Il 24 maggio la Conferenza episcopale italiana era stata molto chiara: “L’autonomia differenziata rischia di minare il principio di solidarietà”. Ora, dopo l’approvazione della legge, il presidente dei vescovi, Matteo Zuppi, non cambia di una virgola la sua posizione: “Abbiamo fatto un documento ufficiale, quello che dovevamo dire lo abbiamo detto, si vede che non ci hanno preso sul serio, che dobbiamo fare?”. Una posizione netta, dura, una bocciatura totale della riforma voluta dal governo e non ben vista dai vescovi, come quella sul premierato: “Ho risposto io con una raccomandazione per tutti e la ribadirei – ha detto Zuppi – Se vogliamo che durino (le riforme ndr) devono avere un coinvolgimento di tutti, cerchiamo di fare tutti quanti il possibile perché sia così”. Parole, quelle del presidente della Cei, pronunciate a margine di un convegno con esponenti del governo.
Ma cosa aveva detto la Cei in tema di autonomia differenziata? Il 24 maggio la Conferenza episcopale italiana aveva diffuso una nota approvata dal Consiglio Episcopale Permanente il 22 maggio nel corso dei lavori della 79ª Assemblea Generale: in pratica la Cei aveva raccolto e fatto proprie le preoccupazioni emerse dall’Episcopato italiano. Da qui la critica al progetto che nel frattempo è diventato legge: “Il Paese non crescerà se non insieme” era l’incipit del testo, che poi continuava con dure critiche all’esecutivo. “Il progetto di legge con cui vengono precisate le condizioni per l’attivazione dell’autonomia differenziata rischia di minare le basi di quel vincolo di solidarietà tra le diverse Regioni, che è presidio al principio di unità della Repubblica” si leggeva nella nota, in cui i vescovi esprimevano preoccupazione per “qualsiasi tentativo di accentuare gli squilibri già esistenti tra territori, tra aree metropolitane e interne, tra centri e periferie”. La Cei aveva sottolineato anche il rischio di vedere un aumento delle disuguaglianze nel settore della sanità: “Tale rischio – era scritto nel comunicato – non può essere sottovalutato, in particolare alla luce delle disuguaglianze già esistenti, specialmente nel campo della tutela della salute, cui è dedicata larga parte delle risorse spettanti alle Regioni e che suscita apprensione in quanto inadeguato alle attese dei cittadini sia per i tempi sia per le modalità di erogazione dei servizi”. Per la Conferenza episcopale italiana “gli sviluppi del sistema delle autonomie – la cui costruzione con Luigi Sturzo, nel secolo scorso, è stata uno dei principali contributi dei cattolici alla vita del Paese – non possono non tener conto dell’effettiva definizione dei livelli essenziali delle prestazioni relative ai diritti civili e sociali che devono essere garantiti in maniera uniforme su tutto il territorio nazionale”.
I vescovi per questo motivo chiedevano alla politica una sorta di accordo, lanciando “un appello alle Istituzioni politiche affinché venga siglato un ‘patto sociale e culturale’, perché si incrementino meccanismi di sviluppo, controllo e giustizia sociale per tutti e per ciascuno”. “Il Paese non crescerà se non insieme”, sottolineava la Cei rilanciando una affermazione contenuta in molti documenti degli anni scorsi. “Questa convinzione ha accompagnato, nel corso dei decenni, il dovere e la volontà della Chiesa di essere presente e solidale in ogni parte d’Italia, per promuovere un autentico sviluppo di tutto il Paese.

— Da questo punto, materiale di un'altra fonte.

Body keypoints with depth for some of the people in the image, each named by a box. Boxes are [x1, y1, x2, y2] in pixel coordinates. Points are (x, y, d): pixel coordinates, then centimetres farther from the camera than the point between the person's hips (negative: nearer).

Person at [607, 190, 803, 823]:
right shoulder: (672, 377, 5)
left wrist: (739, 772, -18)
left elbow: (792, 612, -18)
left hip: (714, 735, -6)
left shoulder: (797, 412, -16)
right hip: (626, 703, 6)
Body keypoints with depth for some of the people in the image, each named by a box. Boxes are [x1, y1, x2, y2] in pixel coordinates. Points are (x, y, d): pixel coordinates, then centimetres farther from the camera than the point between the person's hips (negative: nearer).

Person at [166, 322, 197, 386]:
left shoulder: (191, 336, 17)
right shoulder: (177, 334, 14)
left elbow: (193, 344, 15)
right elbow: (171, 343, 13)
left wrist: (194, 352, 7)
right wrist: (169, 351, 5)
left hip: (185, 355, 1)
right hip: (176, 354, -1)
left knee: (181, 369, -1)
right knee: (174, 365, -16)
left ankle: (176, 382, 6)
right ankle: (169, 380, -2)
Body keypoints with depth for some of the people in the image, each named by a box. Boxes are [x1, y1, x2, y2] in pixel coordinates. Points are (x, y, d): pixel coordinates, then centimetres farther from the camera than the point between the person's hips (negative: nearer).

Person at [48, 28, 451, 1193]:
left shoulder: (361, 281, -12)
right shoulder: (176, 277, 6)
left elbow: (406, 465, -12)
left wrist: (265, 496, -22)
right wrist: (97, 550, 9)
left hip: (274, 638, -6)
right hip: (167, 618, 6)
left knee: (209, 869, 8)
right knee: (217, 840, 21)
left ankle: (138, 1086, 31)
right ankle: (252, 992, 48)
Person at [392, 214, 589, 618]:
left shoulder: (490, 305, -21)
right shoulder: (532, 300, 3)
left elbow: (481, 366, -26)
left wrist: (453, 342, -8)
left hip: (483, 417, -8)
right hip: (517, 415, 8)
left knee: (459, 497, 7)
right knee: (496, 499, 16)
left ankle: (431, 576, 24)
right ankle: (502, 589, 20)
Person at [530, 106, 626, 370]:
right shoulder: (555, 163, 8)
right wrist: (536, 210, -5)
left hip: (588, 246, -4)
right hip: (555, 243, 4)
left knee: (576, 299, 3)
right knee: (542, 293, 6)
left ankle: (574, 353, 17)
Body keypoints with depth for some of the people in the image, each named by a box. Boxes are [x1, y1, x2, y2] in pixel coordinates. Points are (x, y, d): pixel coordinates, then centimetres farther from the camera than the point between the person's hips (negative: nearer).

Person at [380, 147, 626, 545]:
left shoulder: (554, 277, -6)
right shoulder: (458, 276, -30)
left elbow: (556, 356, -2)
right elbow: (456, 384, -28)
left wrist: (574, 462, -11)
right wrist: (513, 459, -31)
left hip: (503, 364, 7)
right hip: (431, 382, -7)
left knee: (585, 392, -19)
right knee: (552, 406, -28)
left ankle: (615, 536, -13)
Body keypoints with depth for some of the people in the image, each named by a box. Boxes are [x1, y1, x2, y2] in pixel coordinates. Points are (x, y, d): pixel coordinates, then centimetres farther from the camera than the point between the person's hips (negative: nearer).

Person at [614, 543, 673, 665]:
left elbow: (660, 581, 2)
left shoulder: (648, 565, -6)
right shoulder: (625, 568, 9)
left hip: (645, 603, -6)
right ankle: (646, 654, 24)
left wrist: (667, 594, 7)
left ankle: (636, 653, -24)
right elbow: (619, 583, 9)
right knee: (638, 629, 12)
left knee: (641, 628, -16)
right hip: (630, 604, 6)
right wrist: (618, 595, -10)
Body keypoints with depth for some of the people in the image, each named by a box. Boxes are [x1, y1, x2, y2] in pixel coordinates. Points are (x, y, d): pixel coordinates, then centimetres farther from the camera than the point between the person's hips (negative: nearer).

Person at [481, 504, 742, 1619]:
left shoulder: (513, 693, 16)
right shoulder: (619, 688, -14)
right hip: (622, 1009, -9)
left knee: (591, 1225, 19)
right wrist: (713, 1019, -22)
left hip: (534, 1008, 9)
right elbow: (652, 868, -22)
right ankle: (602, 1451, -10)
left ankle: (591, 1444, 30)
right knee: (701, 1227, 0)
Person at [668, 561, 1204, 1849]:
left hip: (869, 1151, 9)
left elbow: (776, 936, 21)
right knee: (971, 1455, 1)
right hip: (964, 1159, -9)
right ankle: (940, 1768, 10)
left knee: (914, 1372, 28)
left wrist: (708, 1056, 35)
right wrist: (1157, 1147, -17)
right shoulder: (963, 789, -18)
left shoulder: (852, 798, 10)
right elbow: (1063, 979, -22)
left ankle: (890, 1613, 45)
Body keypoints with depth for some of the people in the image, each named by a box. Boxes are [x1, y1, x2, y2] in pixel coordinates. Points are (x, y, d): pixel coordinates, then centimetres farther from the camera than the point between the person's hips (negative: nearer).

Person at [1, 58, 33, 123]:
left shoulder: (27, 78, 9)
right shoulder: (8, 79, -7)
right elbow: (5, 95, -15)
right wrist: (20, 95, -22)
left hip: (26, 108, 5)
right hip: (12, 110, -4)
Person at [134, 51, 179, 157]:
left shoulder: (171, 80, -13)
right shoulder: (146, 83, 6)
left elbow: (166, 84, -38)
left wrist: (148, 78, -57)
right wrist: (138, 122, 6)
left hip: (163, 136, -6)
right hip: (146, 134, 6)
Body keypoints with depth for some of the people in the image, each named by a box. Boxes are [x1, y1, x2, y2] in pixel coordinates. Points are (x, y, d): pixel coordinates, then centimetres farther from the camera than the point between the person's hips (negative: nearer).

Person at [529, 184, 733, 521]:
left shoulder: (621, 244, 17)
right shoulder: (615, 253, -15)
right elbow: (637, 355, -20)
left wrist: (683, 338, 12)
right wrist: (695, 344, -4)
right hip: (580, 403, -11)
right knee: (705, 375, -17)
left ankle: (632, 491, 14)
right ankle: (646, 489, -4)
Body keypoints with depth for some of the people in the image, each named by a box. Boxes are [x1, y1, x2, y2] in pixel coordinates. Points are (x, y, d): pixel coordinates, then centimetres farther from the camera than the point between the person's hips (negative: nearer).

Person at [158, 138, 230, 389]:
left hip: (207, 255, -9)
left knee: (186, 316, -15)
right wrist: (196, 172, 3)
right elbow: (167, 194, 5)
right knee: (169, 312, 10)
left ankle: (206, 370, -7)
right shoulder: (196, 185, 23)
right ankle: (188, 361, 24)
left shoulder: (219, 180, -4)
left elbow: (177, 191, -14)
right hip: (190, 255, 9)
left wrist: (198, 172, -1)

È un fondamentale principio di unità e corresponsabilità, che invita a ritrovare il senso autentico dello Stato, della casa comune, di un progetto condiviso per il futuro”, si leggeva nella nota dei vescovi. La Cei citava infine Papa Francesco che nella Fratelli tutti sottolineava: “La fraternità universale e l’amicizia sociale all’interno di ogni società sono due poli inseparabili e coessenziali. Separarli conduce a una deformazione e a una polarizzazione dannosa”.